Draw all three curves on the same axes. Label: current operating point (782 stb/d), post-acid operating point (~2,053 stb/d), AOF for each curve, shaded gain between pre- and post-acid curves. - Economic calculation — payback and NPV
Payback: Daily net revenue = Δq × ($75 − $5) = 1,271 × $70 = ?/day. Payback = $450,000 / daily revenue.
NPV (24-month benefit period, 10%/yr discount):
Monthly CF = Δq × 30.4 days × $70/bbl
Annuity factor A = (1 − (1+0.10/12)−24) / (0.10/12)
PV(revenues) = Monthly CF × A ÷ 12 (programme monthly-annuity convention)
NPV = PV(revenues) − $450,000
Report NPV to the nearest $100K. Also calculate NPV at $50/bbl and $100/bbl.Expected: daily gain ≈ $88,970/day. Payback ≈ 5.1 days. Monthly CF ≈ $2,705K. Annuity factor ≈ 21.67. PV ≈ $4.88M (Monthly CF × 21.67 ÷ 12). NPV ≈ $4.4M. This is a high-value treatment — 1,271 stb/d incremental production over 2 years at $70/bbl net. The treatment cost ($450K) is small vs the production value. - Sensitivity table — post-treatment skin vs economics
For Spost = 0, +1, +3, +5, +8, +14 (ideal to no benefit): compute FEpost, qpost, Δq, monthly CF, and 24-month NPV at $75/bbl. State: at what post-treatment skin does the NPV fall below the treatment cost ($450K)? (It will be very high Spost — near +14.) - Nodal analysis note (qualitative)

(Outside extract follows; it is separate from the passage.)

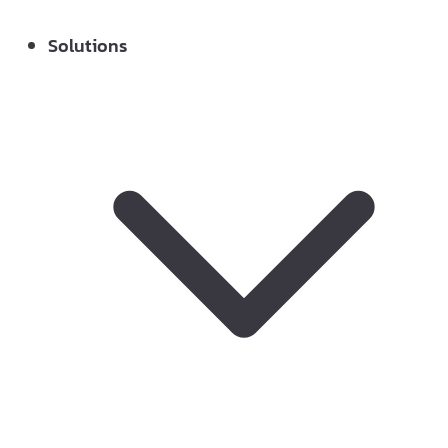
Solutions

Explain why a full nodal analysis (IPR + tubing performance curve intersection) would give a higher Δq than the fixed pwf = 2,500 psia calculation. In which direction does this change the NPV? Does this affect the investment decision?The improved post-acid IPR intersects the TPC at a lower pwf, accessing additional drawdown that was unavailable pre-treatment. This increases Δq beyond the 1,271 stb/d estimated here. The fixed-pwf approach is therefore conservative — the true economic upside is larger than the NPV calculated above.
✅ SP-5 Checklist
- FE table: FEpre and FEpost by both methods. J and q for each.
- Verification: qpre (FE method) = 782 stb/d matches SP-1 DST ✓.

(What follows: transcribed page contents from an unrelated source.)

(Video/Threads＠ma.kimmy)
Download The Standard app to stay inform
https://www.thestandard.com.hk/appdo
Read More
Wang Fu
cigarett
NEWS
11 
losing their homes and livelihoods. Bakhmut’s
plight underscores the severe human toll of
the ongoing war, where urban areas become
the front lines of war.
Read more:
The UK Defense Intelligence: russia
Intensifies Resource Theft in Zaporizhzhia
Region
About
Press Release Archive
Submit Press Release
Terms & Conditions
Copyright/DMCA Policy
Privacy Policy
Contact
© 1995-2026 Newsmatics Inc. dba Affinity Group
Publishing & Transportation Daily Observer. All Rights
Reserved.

- 5-point IPR table: qpre, qpost, qideal at five pwf values.
- IPR chart: Annotated with operating points, AOF values, shaded gain area.
- Economics: Payback ~5.1 days; 24-month NPV ≈ $4.4M at $75/bbl. Calculations shown in full.
- Sensitivity table: Spost = 0 / +1 / +3 / +5 / +8 vs NPV.
- Nodal analysis note: Fixed pwf method is conservative; actual Δq and NPV higher.